On ignore au titre de quel texte de loi Chaw Sandi Tun est retenue. Selon des informations émanant d’ONG et des médias, elle fait l’objet d’une enquête au titre de la Section 34(d) de la Loi sur les transactions électroniques de 2004, modifiée en 2014, qui prévoit une amende comprise entre 5 et 10 millions de kyats (entre 3 000 et 6 800 euros), ou une peine maximale de trois ans de prison, si elle refuse de payer ou n’en a pas les moyens. Cependant, des sources proches de Chaw Sandi Tun, ainsi qu’un responsable du poste de police de l’agglomération de Maubin, ont déclaré à Amnesty International qu’elle était retenue au titre de l’article 66(d) de la Loi de 2013 sur les Télécommunications, qui prévoit une peine maximale de trois ans d’emprisonnement. Selon des sources crédibles, le 14 octobre, la police a commencé à enquêter sur elle pour diffamation, infraction passible de deux ans de prison au titre de l’article 500 du Code pénal du Myanmar.
À la suite de son arrestation, Chaw Sandi Tun a été transférée à la prison de Maubin, dans la région d’Ayeyarwady, où elle est actuellement détenue. Selon des sources crédibles, elle n’a pas encore pu consulter d’avocat. Elle doit comparaître devant un tribunal le 27 octobre.
Écrire Une femme arrêtée pour un post sur facebook
Si la pénétration d’Internet demeure très faible au Myanmar, Facebook est largement utilisé par ceux qui se servent d’Internet, notamment les défenseurs des droits humains, les représentants du gouvernement et les agences de presse. Le 14 octobre, Patrick Kum Jaa Lee, militant pour la paix, a été interpellé à Yangon pour un message sur Facebook qui tournait l’armée du Myanmar en dérision. Voir : https://www.amnesty.org/fr/documents/ASA16/2668/2015/fr/. Il est actuellement détenu au poste de police de la communauté urbaine de Hlaing, à Yangon. Amnesty International est vivement préoccupée par ces affaires, qui pourraient témoigner d’un élargissement de la répression à la liberté d’expression en ligne.

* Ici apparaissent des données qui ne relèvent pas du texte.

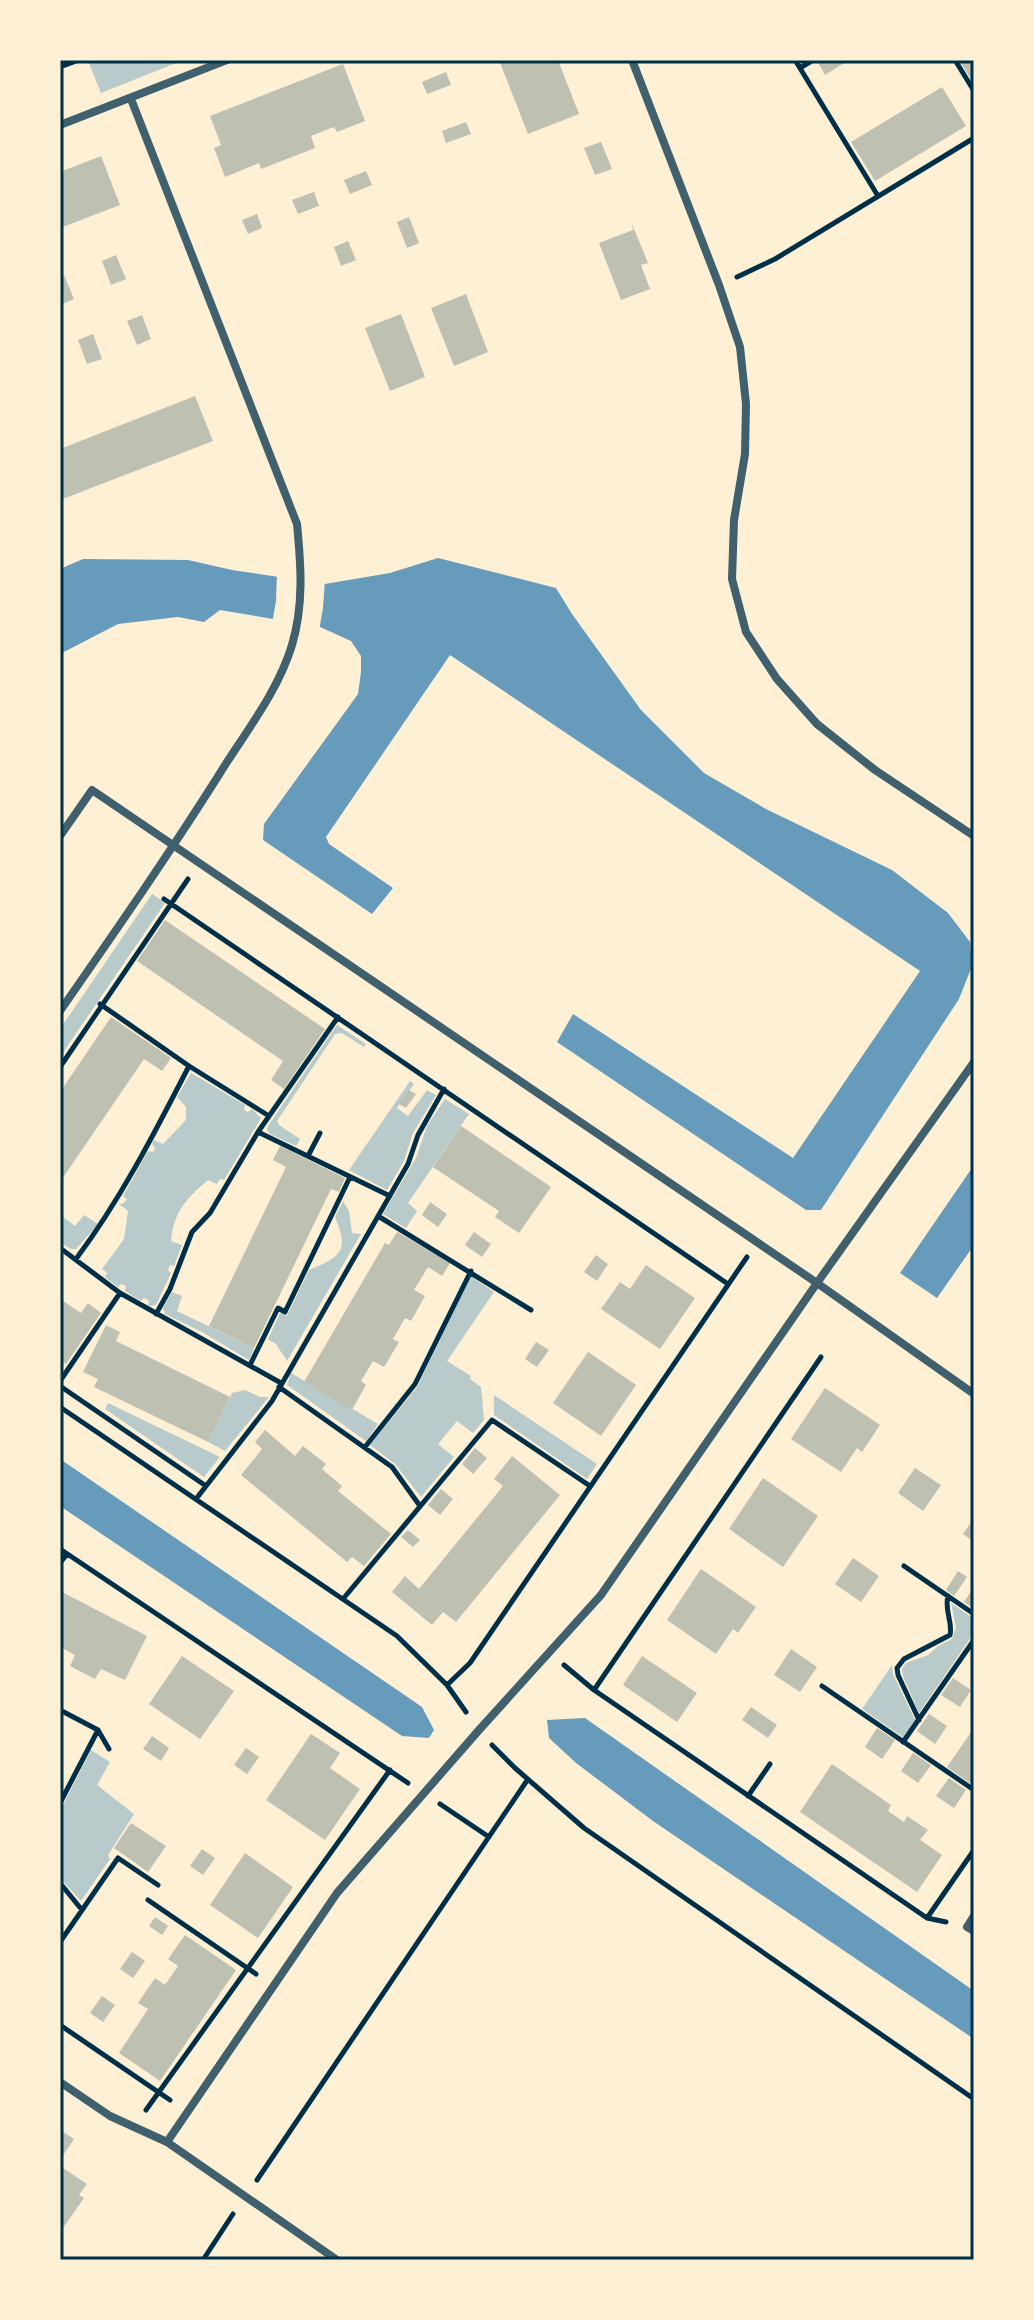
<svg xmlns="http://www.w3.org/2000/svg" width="1034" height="2320" font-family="'Roboto Serif',serif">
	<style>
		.green { fill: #b9caca }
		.water { fill: #669bbc }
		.pier { fill: #fdf0d5 }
		.building { fill: #bec0b2 }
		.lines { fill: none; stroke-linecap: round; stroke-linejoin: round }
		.path { stroke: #003049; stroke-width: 5 }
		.minor { stroke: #3f606c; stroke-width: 8 }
		.neatline { fill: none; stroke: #003049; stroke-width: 3 }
	</style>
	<rect width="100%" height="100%" fill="#fdf0d5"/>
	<path class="green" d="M97,60H181V61L101,93L89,63Z
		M152,894L165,903L60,1057V1029Z
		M337,1025L366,1044L364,1047L342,1033L335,1034L277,1121L279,1125L300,1139L296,1146L270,1134L267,1130L268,1126Z
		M191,1073L245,1105L244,1110L248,1112L252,1109L261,1118L224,1180L220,1179L217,1184L208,1180C186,1199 174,1211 171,1241L182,1245L174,1266L170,1265L168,1270L171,1273L156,1305L150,1306L148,1305L149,1301L144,1298L141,1301L125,1291L126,1286L121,1284L118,1287L105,1277L107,1273L102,1269L124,1239L128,1211L119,1204L124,1203L127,1199L123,1196L148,1151L153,1152L155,1148L152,1144L154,1140L163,1144L186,1120V1107L177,1097Z
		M410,1081L414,1084L397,1108L408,1116L427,1090L436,1095L413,1133L404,1161L387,1190L349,1170Z
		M445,1099L469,1114L408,1203L417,1211L406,1228L383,1214L416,1158L427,1126Z
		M343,1201L349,1211L352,1233L361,1234L287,1361L276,1344L268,1339L280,1313L287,1316L309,1270C342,1257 349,1250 335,1217Z
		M60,1215L75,1226L84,1215L98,1224L76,1249H71L60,1242Z
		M471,1276L494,1292L447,1361L471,1376L470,1379L481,1387L484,1420L473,1433L457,1421L438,1444L454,1457L421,1497L395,1464L370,1445L417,1387Z
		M172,1292L182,1296L177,1311L254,1348L249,1360L202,1332L165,1314L163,1308Z
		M291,1373L378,1424L366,1441L287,1385Z
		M245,1390L260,1397H269L225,1451L208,1442L232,1393Z
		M494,1395L597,1464L587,1479L494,1415Z
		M108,1403L220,1457L204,1477L105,1409Z
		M951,1603L974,1619V1633L919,1713L903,1676L902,1669L906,1663L928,1655L938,1646L952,1639L956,1627Z
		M892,1665L893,1674L915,1720L903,1737L862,1709Z
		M91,1750L110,1762L97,1785L134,1814L108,1855L110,1859L81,1901L60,1878V1811Z"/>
	<path class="water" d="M438,558L556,588L572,614L641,710L704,773L766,809L892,870L948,913L970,942L972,966L959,999L821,1210H806L557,1042L573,1014L793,1158L920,971L450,655L326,837L329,844L393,888L372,914L263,840L264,824L358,694L361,672V656L351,641L320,627L220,610L204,622L178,617L118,624L60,654V569L83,559L188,560L232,570L325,584L390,573Z
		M974,1165V1245L937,1298L900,1273Z
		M60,1459L422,1707L434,1730L429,1738L402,1736L60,1506Z
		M585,1718L974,1991V2039L653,1821L576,1763L549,1738L547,1720Z"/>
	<path class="pier" d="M277,573L325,579L323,608L319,631L272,624L276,601Z"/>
	<path class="building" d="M499,60H558L579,114L528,134Z
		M819,60H849L825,75L817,61Z
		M959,60H974V84Z
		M343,64L365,121L337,132L334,127L311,136L315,148L261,169L259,163L225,177L214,148L221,145L210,116Z
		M446,72L451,85L427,94L422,82Z
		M942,87L966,126L875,181L851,142Z
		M466,122L471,134L446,143L442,131Z
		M601,142L612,169L595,175L584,148Z
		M101,156L120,205L60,228V172Z
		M366,171L372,185L350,194L344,180Z
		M314,192L319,206L298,214L292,200Z
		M257,214L262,228L248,234L242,220Z
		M409,217L419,243L407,248L397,222Z
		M632,224L648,263L641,265L650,289L621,300L599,243L633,230Z
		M348,241L356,260L341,266L334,247Z
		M116,255L126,279L111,285L102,261Z
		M64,275L74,299L60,305V277Z
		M466,294L488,352L454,366L431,308Z
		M401,314L425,377L390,391L365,328Z
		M142,315L151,339L137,345L127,321Z
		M93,334L102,359L87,364L78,340Z
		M195,396L213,441L60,500V449Z
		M165,920L325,1029L284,1089L271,1080L283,1061L137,961Z
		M111,1017L171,1058L162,1071L144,1059L60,1182V1092Z
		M409,1090L416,1094L406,1108L399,1104Z
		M461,1126L551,1187L519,1233L495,1217L499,1211L433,1167Z
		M280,1146L345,1178L339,1192L331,1189L254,1348L209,1326L286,1167L273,1160Z
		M430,1202L447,1214L438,1227L422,1215Z
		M397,1232L450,1263L442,1276L428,1267L414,1290L425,1296L411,1321L405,1318L393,1339L399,1342L384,1367L373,1361L361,1381L366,1385L352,1410L304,1382L385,1243L389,1245Z
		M474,1232L491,1244L482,1257L465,1245Z
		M596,1255L608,1264L597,1281L584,1272Z
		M646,1265L695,1298L660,1349L601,1309L620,1282L630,1289Z
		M60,1299L81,1313L88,1303L101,1313L66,1364L60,1360Z
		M106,1325L120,1332L116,1341L230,1397L208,1442L94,1387L98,1379L83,1372Z
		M536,1342L549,1350L537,1367L525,1359Z
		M588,1352L636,1385L601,1436L553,1403Z
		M825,1388L880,1425L862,1452L857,1448L841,1472L791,1439Z
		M265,1430L295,1456L303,1446L326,1464L322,1469L342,1486L338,1491L391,1534L364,1566L352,1557L347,1562L241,1475L262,1449L255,1442Z
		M475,1448L487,1458L473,1474L462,1464Z
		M512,1456L560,1495L456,1622L443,1612L432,1625L392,1592L405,1576L419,1589L503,1486L494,1479Z
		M915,1468L941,1485L923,1511L898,1493Z
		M763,1478L818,1516L783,1567L729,1529Z
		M441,1489L453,1499L440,1515L428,1505Z
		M974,1518V1542L963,1534Z
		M408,1530L420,1540L413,1547L401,1537Z
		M853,1558L879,1576L861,1602L835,1584Z
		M701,1569L756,1607L738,1633L733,1629L716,1654L667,1620Z
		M958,1571L967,1577L954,1596L946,1590Z
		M974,1587V1609L964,1602Z
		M60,1591L147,1636L125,1680L101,1669L95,1679L70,1666L75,1655L60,1647Z
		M791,1649L817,1667L800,1692L774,1675Z
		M182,1656L234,1691L200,1739L149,1704Z
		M642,1656L697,1693L677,1722L623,1685Z
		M953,1678L971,1690L960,1707L941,1695Z
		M751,1707L777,1725L768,1738L742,1720Z
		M929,1714L947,1726L935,1744L917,1731Z
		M877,1728L895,1740L882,1759L865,1747Z
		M974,1728V1786L947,1767Z
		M311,1734L340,1753L330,1768L360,1789L325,1840L266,1800Z
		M152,1736L169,1748L161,1761L143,1749Z
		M246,1748L259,1757L247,1774L234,1765Z
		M913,1753L931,1765L918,1783L901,1771Z
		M832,1764L891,1805L888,1811L904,1822L907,1816L928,1830L920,1840L942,1855L917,1892L800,1812Z
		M949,1778L966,1790L954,1808L936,1796Z
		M131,1823L166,1846L148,1872L114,1848Z
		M202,1849L215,1858L203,1875L190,1866Z
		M245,1853L293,1887L258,1938L210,1905Z
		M155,1917L168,1926L162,1935L149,1926Z
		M185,1935L236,1970L160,2081L119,2053L148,2009L138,2003L155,1978L165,1985L178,1966L168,1959Z
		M132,1952L145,1961L133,1978L120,1969Z
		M102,1996L115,2005L103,2022L90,2013Z
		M60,2130L74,2139L60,2160Z
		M60,2166L87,2184L79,2195L84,2198L63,2228L60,2225Z"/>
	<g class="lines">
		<path class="path" d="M795,60L878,196
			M955,60L974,91
			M60,67L79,60
			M800,68L813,60
			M737,277L775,259L974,138
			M164,899L728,1284
			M100,1004L189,1066L269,1116
			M60,1067L188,879
			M258,1132L390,1196
			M308,1156L320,1133
			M378,1216L531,1310
			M60,1248L120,1293L281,1383
			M76,1259C121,1199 155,1132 189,1066
			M156,1314L170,1289L192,1232L210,1213L258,1132L338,1017
			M250,1365L278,1308L285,1312L350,1177
			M60,1381L120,1293
			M60,1386L206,1486
			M279,1387L392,1467L420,1506
			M60,1407L397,1636L447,1685L466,1712
			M365,1447L415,1384L471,1271
			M196,1499L272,1401L408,1164L418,1135L444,1089
			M60,1549L408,1783
			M60,1563L67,1554
			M904,1566L974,1614
			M343,1599L492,1420L590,1486
			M564,1665L594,1690L927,1918L946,1922
			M447,1685L470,1663L747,1257
			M822,1686L974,1790
			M594,1690L821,1357
			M60,1710L98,1730L109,1749
			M919,1720L898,1675L897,1668L904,1659L950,1635C953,1622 944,1610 948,1596
			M903,1742L974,1640
			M492,1745L515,1768L584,1828L974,2099
			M748,1796L770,1764
			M60,1803L98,1730
			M440,1804L489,1837
			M60,1883L82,1910
			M148,1900L256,1974
			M927,1918L974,1850
			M60,1942L118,1858L158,1885
			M60,2025L170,2100
			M146,2110L390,1770
			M257,2180L528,1779
			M203,2260L233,2214"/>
		<path class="minor" d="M632,60L719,285L740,347L746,404L745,454L734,520L732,579L746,632L777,679L817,724L875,770L974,836
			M60,125L227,60
			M60,836L92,790L817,1283L974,1394
			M60,1011C117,929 174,847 227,762C251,725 279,688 292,645C304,605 301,565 297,524L131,99
			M974,1916L967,1927L974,1931
			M60,2082L110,2116L167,2142L337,2260
			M167,2142L337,1893L479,1730L601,1595L817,1283L974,1062"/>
	</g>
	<rect width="1034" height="2320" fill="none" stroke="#fdf0d5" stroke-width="124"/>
	<rect x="62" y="62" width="910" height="2196" class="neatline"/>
</svg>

Les autorités du Myanmar continuent d’arrêter et d’emprisonner des militants et des défenseurs des droits humains exerçant simplement sans violence leur droit à la liberté d’expression, garantie par l’article 19 de la Déclaration universelle des droits de l’homme (DUDH). Amnesty International est préoccupée par diverses lois du Myanmar qui restreignent les droits à la liberté d’expression et de réunion pacifique.
Elle fait observer que le droit à la liberté d’expression englobe les idées de toutes sortes, notamment celles pouvant être perçues comme insultantes ou offensantes.
La semaine dernière, Amnesty International a publié un rapport qui dévoile que les autorités du Myanmar ont intensifié la répression depuis deux ans, notamment en restreignant la liberté d’expression à l’approche des élections générales prévues le 8 novembre. Voir : https://www.amnesty.org/fr/documents/asa16/2457/2015/fr/.
La Section 34 (d) de la Loi de 2004 sur les transactions électroniques énonce le crime consistant à « créer, modifier ou altérer des informations ou diffuser des informations créées, modifiées ou altérées par la technologie électronique dans le but de nuire à l’intérêt ou de porter atteinte à la dignité de toute personne ou toute organisation ». La Section 66(d) de la Loi sur les télécommunications de 2013 prévoit l’inculpation de quiconque est responsable d’avoir « extorqué, contraint, restreint à tort, diffamé, importuné, causé une influence injustifiée ou menacé toute personne en utilisant un réseau de télécommunications ».